Project Summary/Abstract: Circadian (daily) rhythms are a crucial component of human health that regulates sleep, alertness, hormones, metabolism, and many other biological processes. The fascination of this phenomenon is to explain how a biochemical mechanism (i) can robustly sustain a long period (~24 h) oscillation whose frequency keeps time so precisely, and (ii) enhance fitness in the natural environment. These questions remain critically important unanswered issues in the circadian rhythms field. For example, the adaptive value is not clear for the most obvious circadian characteristic–a robust self-sustained oscillation in constant conditions. If “anticipation” of future temporal events (e.g., dawn, dusk, etc.) is the goal of circadian timekeepers, why is a temperature-compensated “hourglass timer” that is initiated by dawn or dusk not sufficient? And yet evolution ubiquitously selected an oscillator that sustains itself in non-natural continuous as the timekeeper for regulating daily processes, and this characteristic forms a core defining property of circadian rhythms. The overall goal of this project is to determine which characteristics of rhythmic environments provide selective pressures that direct cellular organization of gene expression and metabolism to promote properties of circadian timekeeping. Identifying the selective pressures & evolutionary steps that can lead to biological timekeeping will enable a more profound understanding of circadian mechanisms and the way(s) they might be reinforced to aid human health and performance. The unique characteristics of model systems will be harnessed to attain the goal of this project by a multifaceted approach. First, in free-living organisms, fitness tests, transcriptomics, and biochemistry will determine if metabolic conditions dictate whether sustained oscillators are necessarily adaptive. Second, the temporal dimensions of host/microbiome relations will be manipulated to ascertain if the gut microbiome is under active selection for timekeeping ability. Finally, a novel experimental selection approach will identify which environmental pressures are capable of evolving circadian clocks. The answers to these questions will help us to better understand general principles of fundamental circadian organization and rhythmic regulation of metabolism; this understanding can help us to better design therapies for disorders in which circadian clocks are implicated.

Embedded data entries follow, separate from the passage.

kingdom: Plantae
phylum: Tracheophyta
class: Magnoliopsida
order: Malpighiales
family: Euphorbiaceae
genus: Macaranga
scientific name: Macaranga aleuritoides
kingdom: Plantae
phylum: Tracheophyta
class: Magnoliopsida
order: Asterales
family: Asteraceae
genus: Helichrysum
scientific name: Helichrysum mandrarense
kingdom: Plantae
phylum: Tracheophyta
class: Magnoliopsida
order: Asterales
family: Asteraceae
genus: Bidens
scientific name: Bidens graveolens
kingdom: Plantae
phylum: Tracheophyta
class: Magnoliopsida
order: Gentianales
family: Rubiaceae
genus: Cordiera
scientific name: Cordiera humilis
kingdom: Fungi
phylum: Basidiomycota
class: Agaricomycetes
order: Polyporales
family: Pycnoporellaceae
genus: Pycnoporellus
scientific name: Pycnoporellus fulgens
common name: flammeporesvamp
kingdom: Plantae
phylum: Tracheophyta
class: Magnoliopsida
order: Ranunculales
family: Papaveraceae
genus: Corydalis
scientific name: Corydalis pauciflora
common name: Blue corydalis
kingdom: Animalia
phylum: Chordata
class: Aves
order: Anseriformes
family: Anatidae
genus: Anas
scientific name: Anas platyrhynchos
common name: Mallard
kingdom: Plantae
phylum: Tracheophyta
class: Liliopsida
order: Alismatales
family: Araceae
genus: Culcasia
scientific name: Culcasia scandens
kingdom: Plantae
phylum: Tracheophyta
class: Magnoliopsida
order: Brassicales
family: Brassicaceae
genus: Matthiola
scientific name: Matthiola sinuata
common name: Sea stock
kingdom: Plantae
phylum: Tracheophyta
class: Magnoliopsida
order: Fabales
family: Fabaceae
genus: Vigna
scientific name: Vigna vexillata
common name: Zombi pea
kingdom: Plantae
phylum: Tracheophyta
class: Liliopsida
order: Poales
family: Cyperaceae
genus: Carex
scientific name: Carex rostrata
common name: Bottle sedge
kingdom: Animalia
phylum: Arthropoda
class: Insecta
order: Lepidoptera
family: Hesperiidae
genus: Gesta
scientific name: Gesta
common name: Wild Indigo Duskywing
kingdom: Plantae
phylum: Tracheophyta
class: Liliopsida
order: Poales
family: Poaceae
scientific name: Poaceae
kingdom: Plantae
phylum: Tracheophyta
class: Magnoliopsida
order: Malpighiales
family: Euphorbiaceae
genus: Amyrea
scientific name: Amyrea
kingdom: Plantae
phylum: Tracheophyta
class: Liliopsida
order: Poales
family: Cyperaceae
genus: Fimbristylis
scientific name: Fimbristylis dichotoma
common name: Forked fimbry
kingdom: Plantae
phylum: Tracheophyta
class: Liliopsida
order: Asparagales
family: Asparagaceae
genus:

项目概要/摘要： 昼夜节律是调节睡眠的人类健康的重要组成部分， 警觉性、激素、新陈代谢和许多其他生物过程。这个的魅力在于 现象是解释生物化学机制（i）如何能够有力地维持长时间 （~24小时）振荡，其频率保持时间如此精确，和（ii）提高健身在 自然环境这些问题仍然是至关重要的悬而未决的问题， 昼夜节律场例如，最明显的自适应值并不明确 昼夜节律特征-在恒定条件下的稳健的自我维持振荡。如果“预期” 未来的时间事件（例如，黎明、黄昏等）是昼夜节律计时员的目标，为什么 由黎明或黄昏启动的温度补偿“沙漏计时器”还不够吗？和 然而，进化无处不在地选择了一个振荡器，以非自然的连续方式维持自己， 用于调节日常流程的计时器，这一特征形成了一个核心定义 昼夜节律的特性。本项目的总体目标是确定 节奏环境的特征提供了选择性压力， 基因表达和代谢的组织以促进昼夜节律的特性 烦透了.识别选择压力和进化步骤，可以导致生物学 计时将使人们能够更深刻地理解昼夜节律机制和 它们可能被加强以帮助人类健康和表现的方式。 将利用模型系统的独特特性来实现这一目标。 通过多方面的方法进行项目。首先，在自由生活的生物体中，适应性测试，转录组学， 生物化学将决定代谢条件是否决定持续振荡器是否 必然是适应性的。其次，宿主/微生物组关系的时间维度将是 操作以确定肠道微生物组是否处于计时能力的主动选择下。 最后，一种新的实验选择方法将确定哪些环境压力是 能够进化生物钟。 这些问题的答案将有助于我们更好地理解 基本的昼夜节律组织和新陈代谢的节奏调节;这种理解 可以帮助我们更好地设计治疗与生物钟有关的疾病的方法。